Critique Technique, Part 43—Too Many Notes

Violin bow over music score

Image courtesy of Luigi Diamanti / FreeDigitalPhotos.net

By Ross B. Lampert

Perhaps you remember this exchange from the movie Amadeus:

Emperor Joseph II: “My dear young man, don’t take it too hard. Your work is ingenious. It’s quality work. And there are simply too many notes, that’s all. Just cut a few and it will be perfect.”

Mozart: “Which few did you have in mind, Majesty?”

Wow. Talk about a perfect response to an ignorant critic—never mind that the critic happened to be an Emperor! (I guess that would qualify as a 3-star review.) And yet….

The truth is, it’s possible to have too much of a good thing. In writing, that “good thing” can be descriptive details. Last time I wrote about the expository lump (a.k.a. the data-dump or info-dump), in which a truckload of details are dumped on the reader all at once, overwhelming him and simultaneously killing the forward motion of the story.

Another way to drown the reader in detail is to provide so much information about each person or object that the story gets lost in the pile. To thoroughly mix my metaphors, the story becomes the needle in the haystack of details.

The thing is, it isn’t necessary to create mini-info-dumps to do this. Writers can do it just by providing a single detail about everything in the scene. Let’s take an example:

Louis ran his left hand through his wavy hair while he perched on the right arm of the paisley-patterned sofa. Soft yellow light from the brass torchiere lamp warmed the rectangular library, casting an even glow across the six-high shelves filled with leather-bound books on his right and the wall against the long hall that led from the comfortable family room to the ornate bedrooms at the east end of the house.

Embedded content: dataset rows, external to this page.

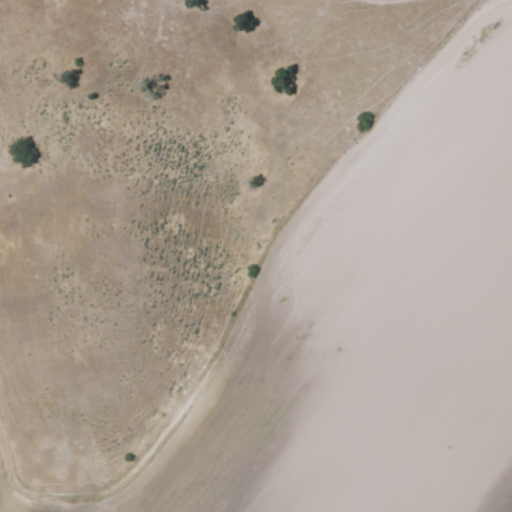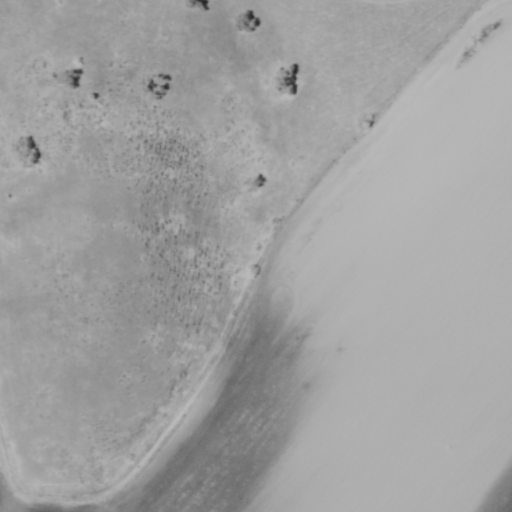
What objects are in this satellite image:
crop: (355, 326)
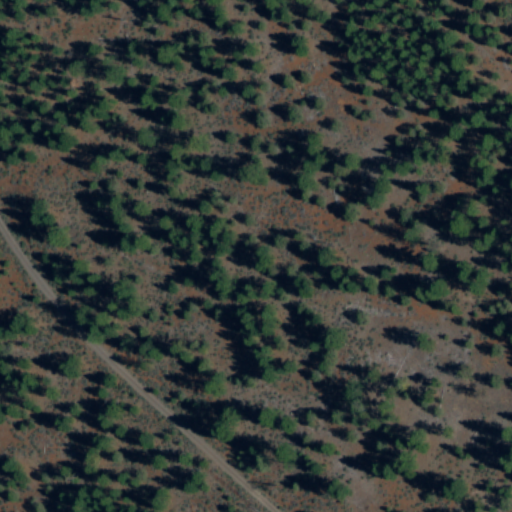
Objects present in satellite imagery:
road: (129, 375)
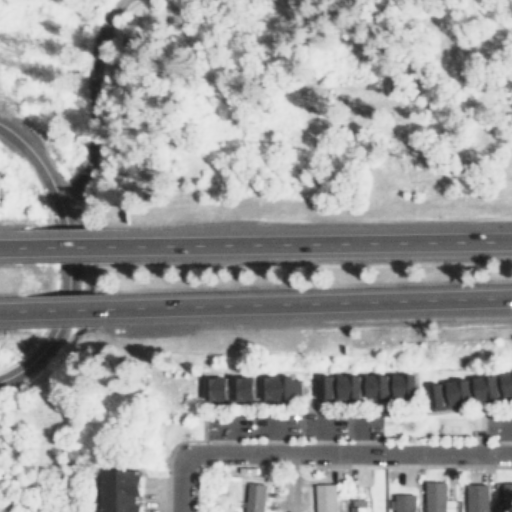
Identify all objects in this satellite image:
park: (206, 22)
road: (89, 100)
road: (16, 138)
road: (308, 241)
road: (63, 246)
road: (11, 247)
road: (64, 275)
road: (310, 302)
road: (65, 310)
road: (10, 311)
building: (405, 385)
building: (353, 386)
building: (493, 386)
building: (361, 387)
building: (230, 388)
building: (248, 388)
building: (469, 389)
road: (227, 432)
road: (274, 432)
road: (506, 432)
road: (323, 433)
road: (359, 433)
road: (348, 452)
road: (180, 483)
building: (117, 490)
building: (121, 490)
building: (252, 497)
building: (254, 497)
building: (436, 497)
building: (506, 497)
building: (506, 497)
building: (324, 498)
building: (326, 498)
building: (437, 498)
building: (476, 498)
building: (477, 498)
building: (403, 502)
building: (403, 503)
building: (356, 505)
building: (358, 505)
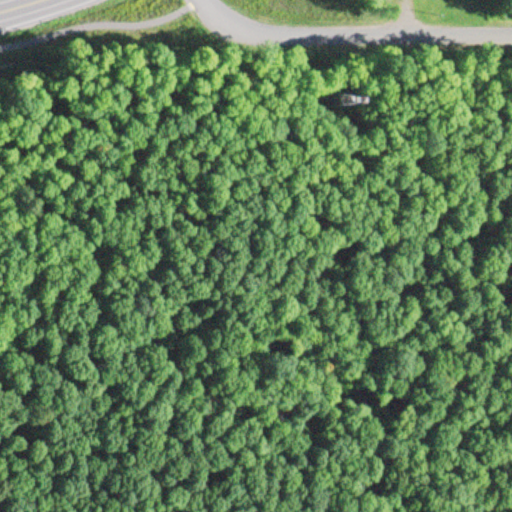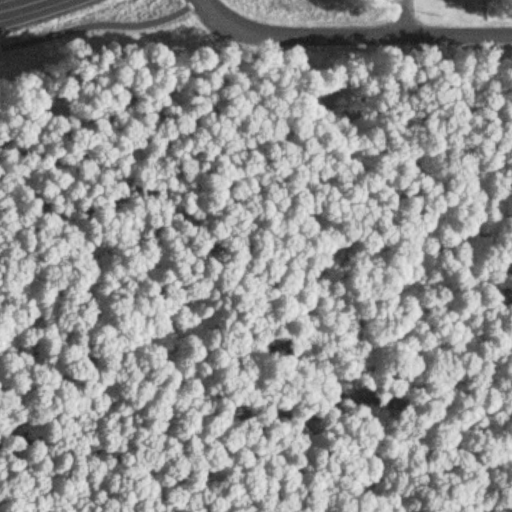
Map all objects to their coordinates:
road: (16, 5)
road: (99, 29)
road: (344, 38)
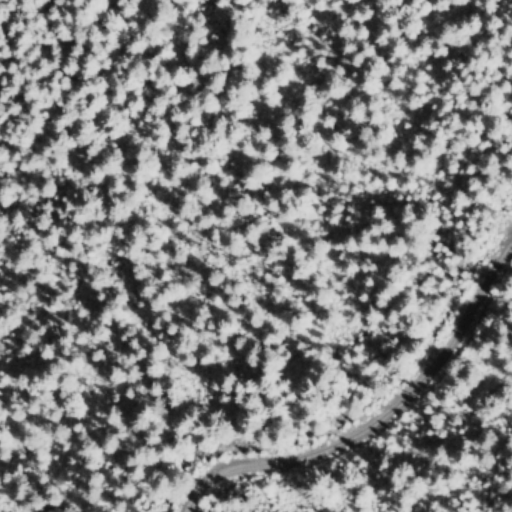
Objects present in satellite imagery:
road: (380, 419)
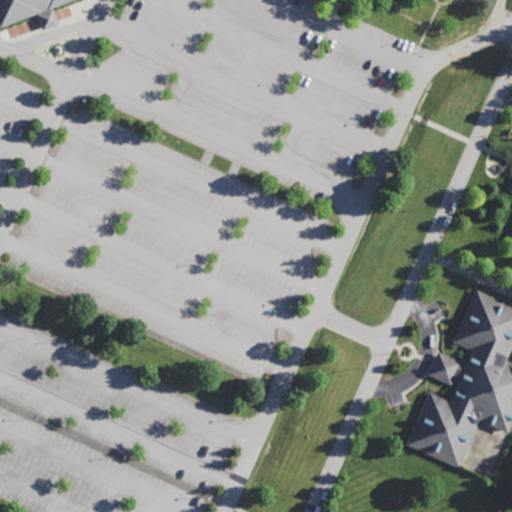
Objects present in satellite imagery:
building: (450, 0)
building: (28, 11)
building: (29, 11)
road: (49, 33)
road: (343, 37)
road: (284, 56)
road: (34, 65)
road: (241, 88)
road: (3, 99)
road: (52, 116)
road: (220, 135)
building: (510, 217)
road: (8, 219)
building: (510, 221)
parking lot: (178, 238)
road: (346, 246)
park: (256, 256)
road: (470, 272)
road: (409, 293)
road: (351, 326)
road: (423, 359)
building: (441, 368)
building: (468, 384)
building: (470, 384)
road: (127, 387)
road: (118, 431)
road: (93, 470)
road: (45, 491)
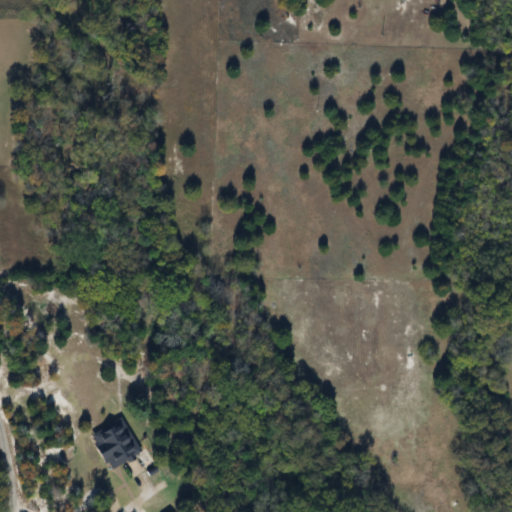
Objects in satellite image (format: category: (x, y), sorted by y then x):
building: (118, 443)
road: (6, 472)
road: (79, 502)
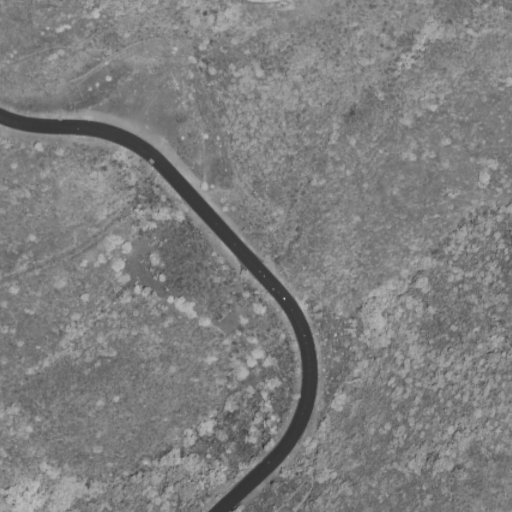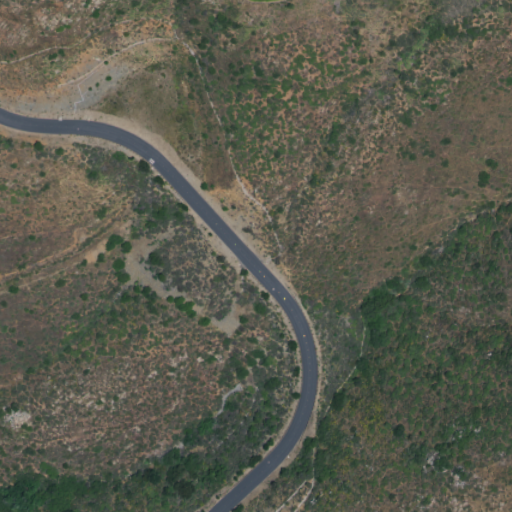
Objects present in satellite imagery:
road: (247, 258)
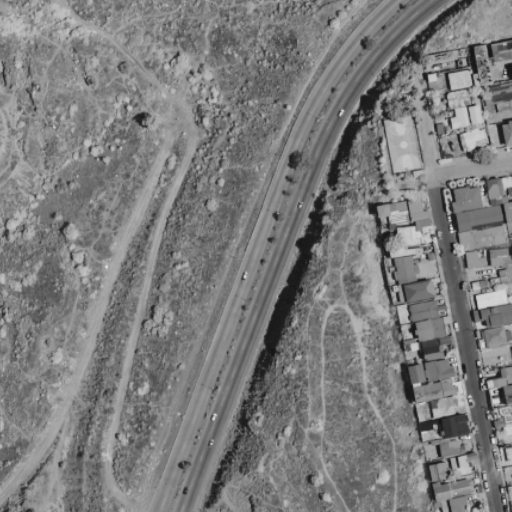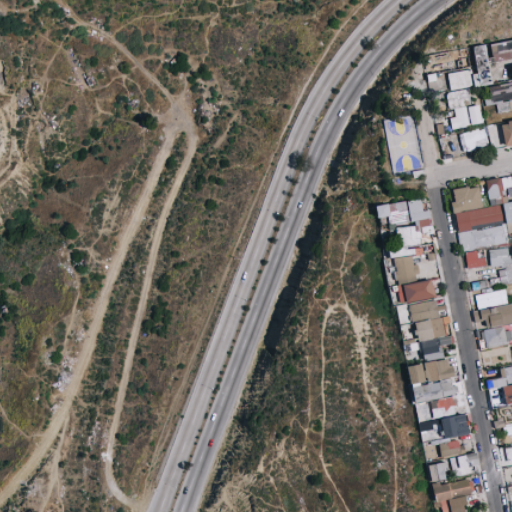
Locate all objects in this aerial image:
building: (502, 50)
building: (491, 62)
building: (481, 65)
building: (483, 65)
building: (501, 92)
building: (500, 96)
building: (457, 97)
building: (459, 99)
building: (476, 115)
building: (465, 116)
building: (463, 118)
building: (507, 131)
building: (494, 133)
road: (428, 134)
building: (473, 139)
building: (483, 213)
road: (285, 240)
road: (254, 246)
building: (407, 247)
building: (474, 259)
building: (490, 298)
building: (492, 316)
building: (427, 330)
building: (496, 336)
building: (511, 348)
building: (501, 356)
building: (435, 405)
building: (508, 453)
building: (461, 464)
building: (437, 471)
building: (451, 494)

Selena oozed into the room. A string of black pearls, centered on one fully an inch across, glowed against her creamy skin, just enough of which was bared by the modest neckline of her black brocaded dress….

Whew. That’s enough. Did you start to feel the piece bogging down? Here it is again, with all the descriptives boldfaced:

Louis ran his left hand through his wavy hair while he perched on the right arm of the paisley-patterned sofa. Soft yellow light from the brass torchiere lamp warmed the rectangular library, casting an even glow across the six-high shelves filled with leather-bound books on his right and the wall against the long hall that led from the comfortable family room to the ornate bedrooms at the east end of the house.

Selena oozed into the room. A string of black pearls, centered on one fully an inch across, glowed against her creamy skin, just enough of which was bared by the modest neckline of her black brocaded dress….

The problem with this piece is that it denies the reader any role in the story. Remember, the reader is the writer’s partner in creating the story. The writer provides the framework on which the reader builds the image of the story in her mind. When a writer provides so much detail that there’s little or no room left for the reader to provide her own, she (the reader) is going to disengage from it. This is one of the critical differences between a book and a movie or TV show: in the visual media, the viewer plays little or no part in imagining the setting and the characters, whereas in a book, the reader is the co-creator.

Now, how much detail constitutes “too much” varies by genre. A Victorian Romance wants more detail than a science fiction space opera shoot-‘em-up. Each also wants different details. The key, as always, is to pick the right details—the evocative ones or the ones that provide information the reader must have from the author—while leaving the reader the space to fill in the rest.

So as a reviewer, how do you determine whether the author has written “too many notes?” Ask these questions:

  • Is there so much description that the story bogs down?
  • Did I find myself losing track of the story, the plot, or even the characters because there were so many details?
  • Which details were the ones I had to have provided to me, and which could I have supplied on my own?

The answers to these questions will help you guide the author toward a stronger, cleaner, and tighter manuscript.

How do you determine whether an author is providing too much detail throughout a story?